Dès cette fin semaine, ce sera la traditionnelle trêve des confiseurs ce moment de fin d’année où autour des réjouissances de Noël et de la Saint-Sylvestre, le temps semble comme suspendu et beaucoup de se retrouver autour de ses proches. Comme si ce moment récurrent semblait nécessairement renvoyer à l’essentiel de nos existences humaines et à ce qui compte vraiment…

Mais ça n’est qu’un moment.

Ce temps c’est logiquement aussi celui des bilans. L’année 2017 qui se termine restera comme une année riche d’événements pour notre pays. Les bouleversements politiques du milieu de l’année ne sont pas sans conséquences sur une activité économique qui semble entrer dans des zones favorables.

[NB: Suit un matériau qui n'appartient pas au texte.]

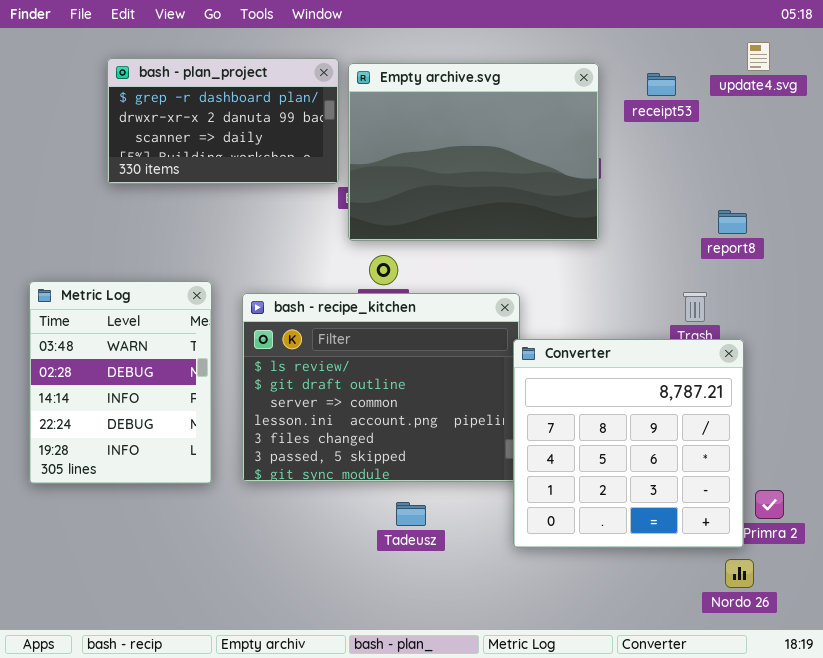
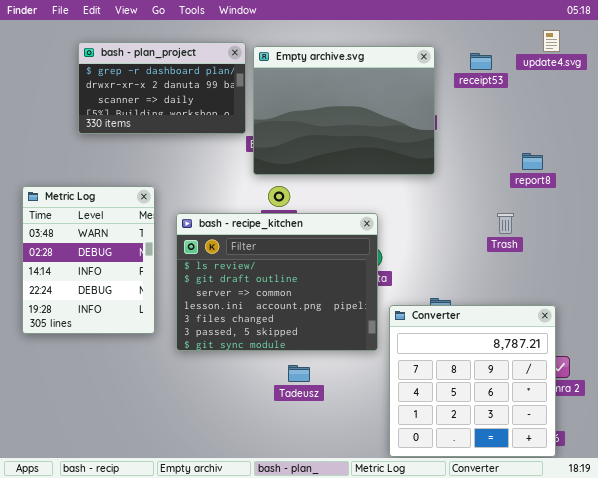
Metric Log: [29,281,212,484] -> [22,186,155,334], moved
Converter: [513,339,744,548] -> [389,305,556,457], moved

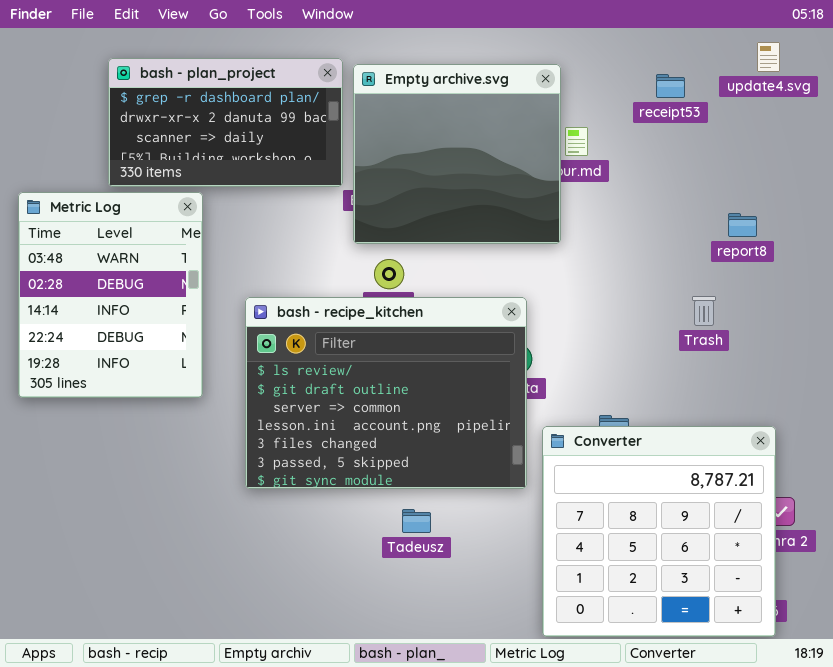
Empty archive.svg: [253,46,435,175] -> [353,64,561,244], resized
Metric Log: [22,186,155,334] -> [18,192,203,398], moved

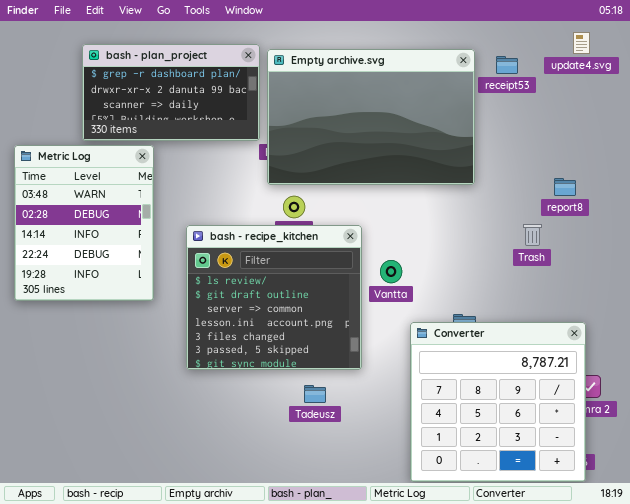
Empty archive.svg: [353,64,561,244] -> [267,49,475,185], resized
report8: [728,213,757,237] -> [554,178,576,196], moved
bash - recipe_kitchen: [245,297,527,489] -> [186,225,362,370], resized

Incontestablement, si l’on en croit la dernière note de conjoncture de l’INSEE, la reprise est là et plutôt vigoureuse. Elle table sur une croissance du PIB de 1,8 % en cette fin 2017 (au lieu du 1,6 % attendu jusqu’ici), après trois années de croissance plus modeste autour de 1 %.

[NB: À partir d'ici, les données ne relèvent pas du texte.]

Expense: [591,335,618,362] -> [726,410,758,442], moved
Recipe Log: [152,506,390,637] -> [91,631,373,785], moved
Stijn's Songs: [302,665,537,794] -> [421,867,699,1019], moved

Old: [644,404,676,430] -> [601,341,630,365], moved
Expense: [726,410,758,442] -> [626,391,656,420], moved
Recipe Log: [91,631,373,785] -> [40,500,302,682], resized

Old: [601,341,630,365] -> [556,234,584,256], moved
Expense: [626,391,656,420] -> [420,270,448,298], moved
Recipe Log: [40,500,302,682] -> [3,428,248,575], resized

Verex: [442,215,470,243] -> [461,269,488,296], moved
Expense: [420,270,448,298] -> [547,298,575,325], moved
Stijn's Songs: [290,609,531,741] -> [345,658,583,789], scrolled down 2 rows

Signe encourageant, l’activité continuerait de progresser dans tous les secteurs. Même l’industrie profiterait de la tonicité de la demande extérieure et la construction de la forte hausse de demande de logements des ménages. Quant à la production de services, elle bénéficierait du retour des touristes, en particulier l’hébergement-restauration et les transports de voyageurs.

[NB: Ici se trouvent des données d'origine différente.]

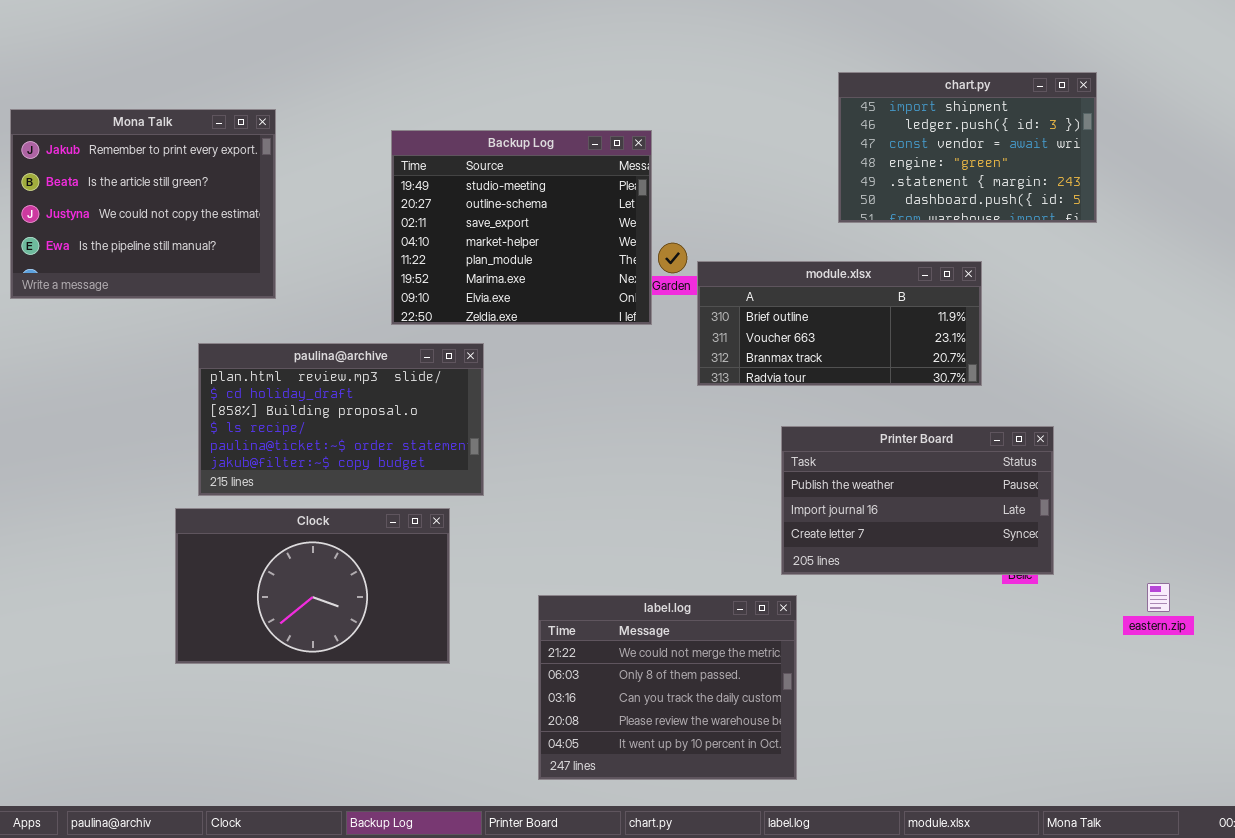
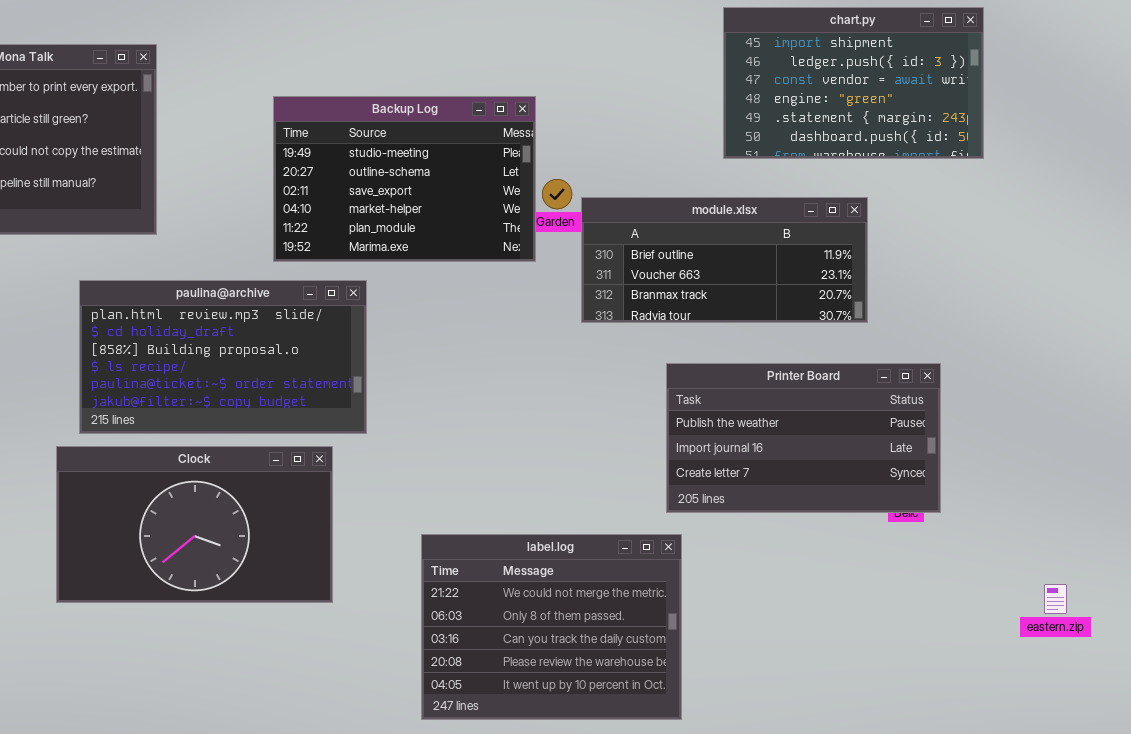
Backup Log: [391,130,652,325] -> [273,96,536,262], resized
eastern.zip: [1147,583,1170,612] -> [1044,584,1067,614], moved

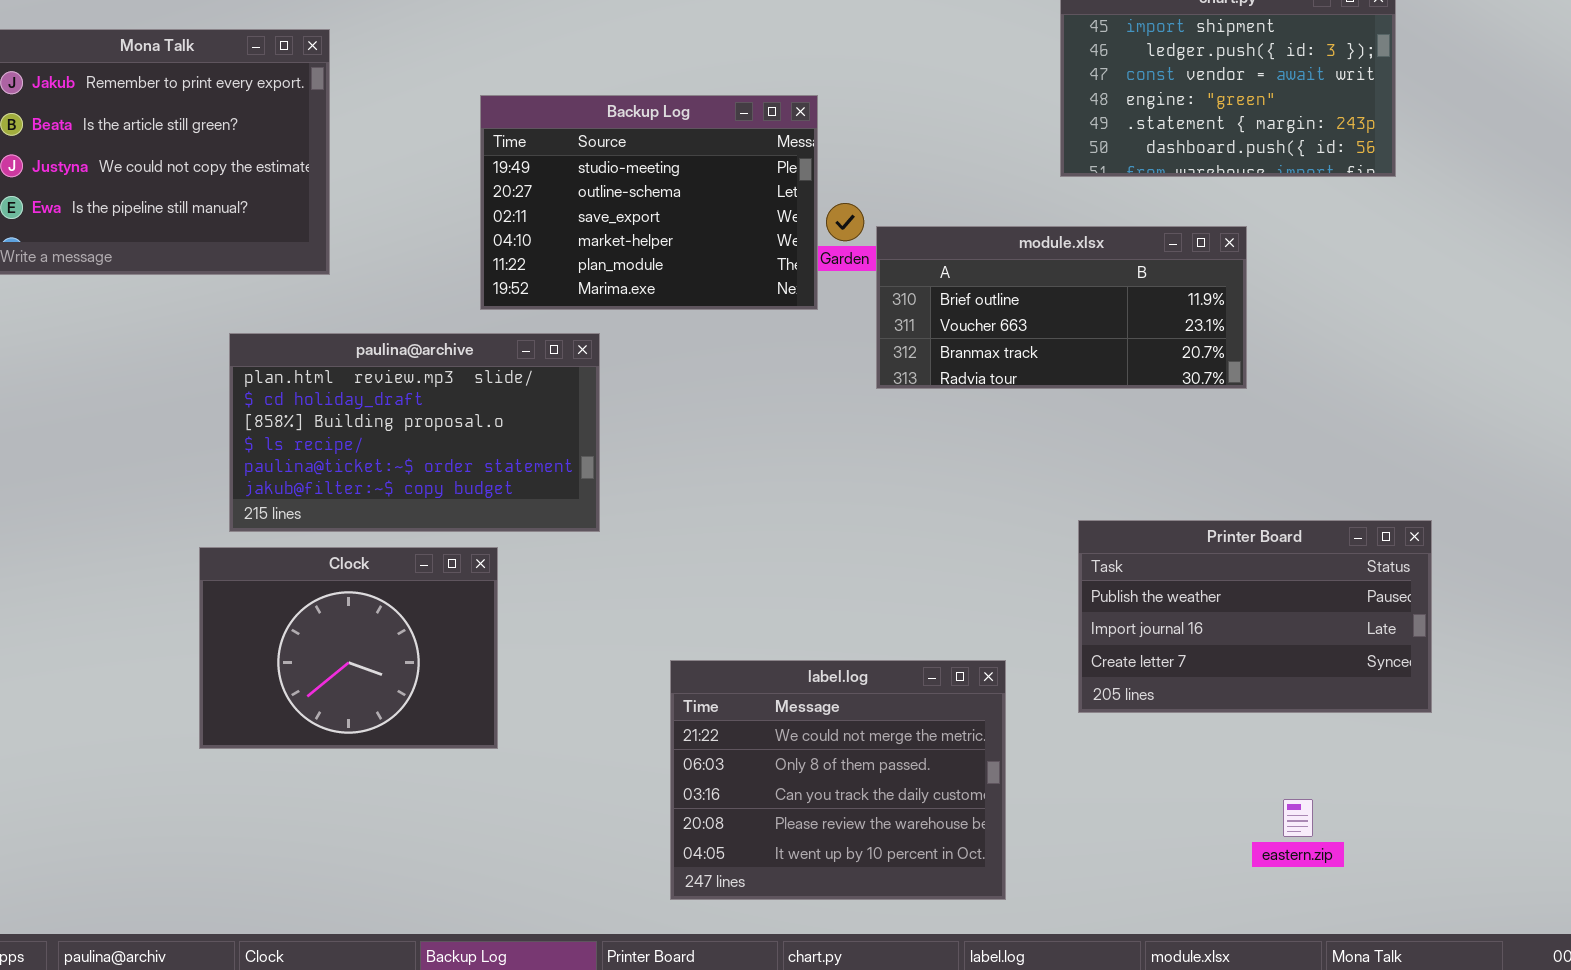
Printer Board: [666,363,941,513] -> [1078,520,1432,713], moved
Clock: [56,446,333,603] -> [199,547,498,749], resized
eastern.zip: [1044,584,1067,614] -> [1283,799,1313,837], moved

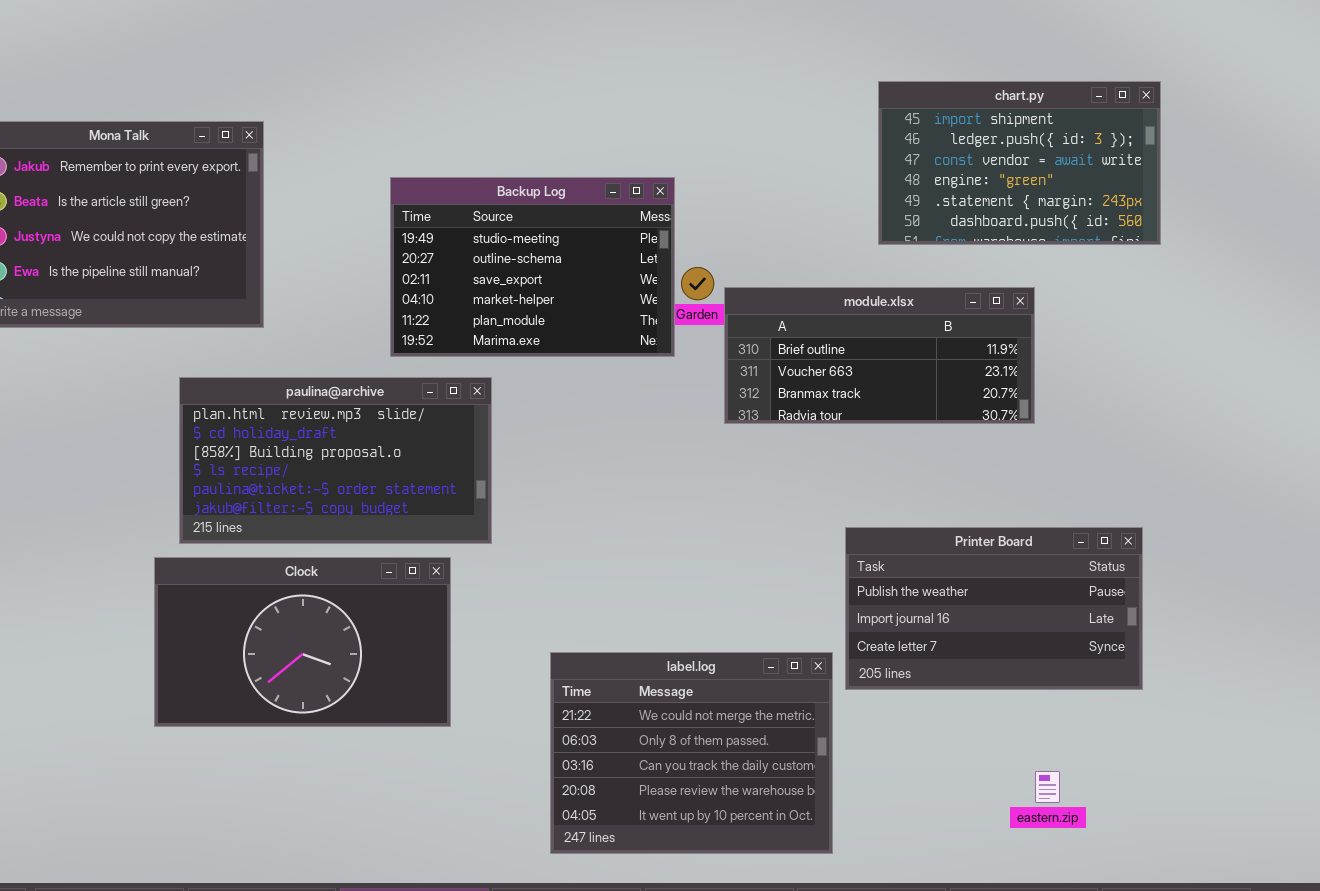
Printer Board: [1078,520,1432,713] -> [845,527,1143,690], moved
Clock: [199,547,498,749] -> [154,557,451,727], resized
eastern.zip: [1283,799,1313,837] -> [1035,771,1060,803], moved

Autre phénomène encourageant, les exportations françaises, point noir de l’économie nationale, devraient rebondir. Ainsi, après avoir baissé au premier trimestre (-0,8 %), les exportations ont nettement rebondi au printemps (+2,4 %).

Ces bons indicateurs vont évidemment favoriser l’emploi. Ainsi, l’emploi marchand non agricole a continué de progresser au deuxième trimestre (69 000 postes supplémentaires, après 52 000 au premier trimestre). Pour le second semestre, l’Insee table sur une poursuite des créations mais à un niveau moins élevé (86 000 postes).

Parmi les secteurs gagnants de cette reprise, on trouve ceux qui bénéficient d’effets d’entrainement d’entreprises industrielles à fort potentiel. L’INSEE note que c’est le cas du transport de marchandises. C’est un fait même si nous sommes loin du compte et surtout même si cette embellie n’est pas sans inquiétudes d’avenir. Après les années noires postérieures à la crise financière de 2008, les chefs d’entreprise du TRM notent en général une amélioration de leur activité. Mais ils restent prudents…

La trêve des confiseurs s’annonce sans doute plus sereine que les années précédentes. Mais le début de l’année 2018 devra mener le monde du transport à une vigilance accrue. L’OTRE restera attentive à ce que donneront les conclusions définitives des Assises de la Mobilité autour desquelles certains bavardages ne sont pas sans susciter l’inquiétude. Autre vigilance encore dans les discussions qui se poursuivent à Bruxelles sur le Paquet mobilité. Là encore, trêve oblige… Les négociations sont suspendues. Mais elles reprendront de plus belles en janvier 2018… sous présidence bulgare.

C’est la trêve… Vivons l’instant. Reconstituons nos forces physiques et d’âmes. Ce ne sera pas de trop !

L’OTRE souhaite à chacune et à chacun de vous de très belles fêtes.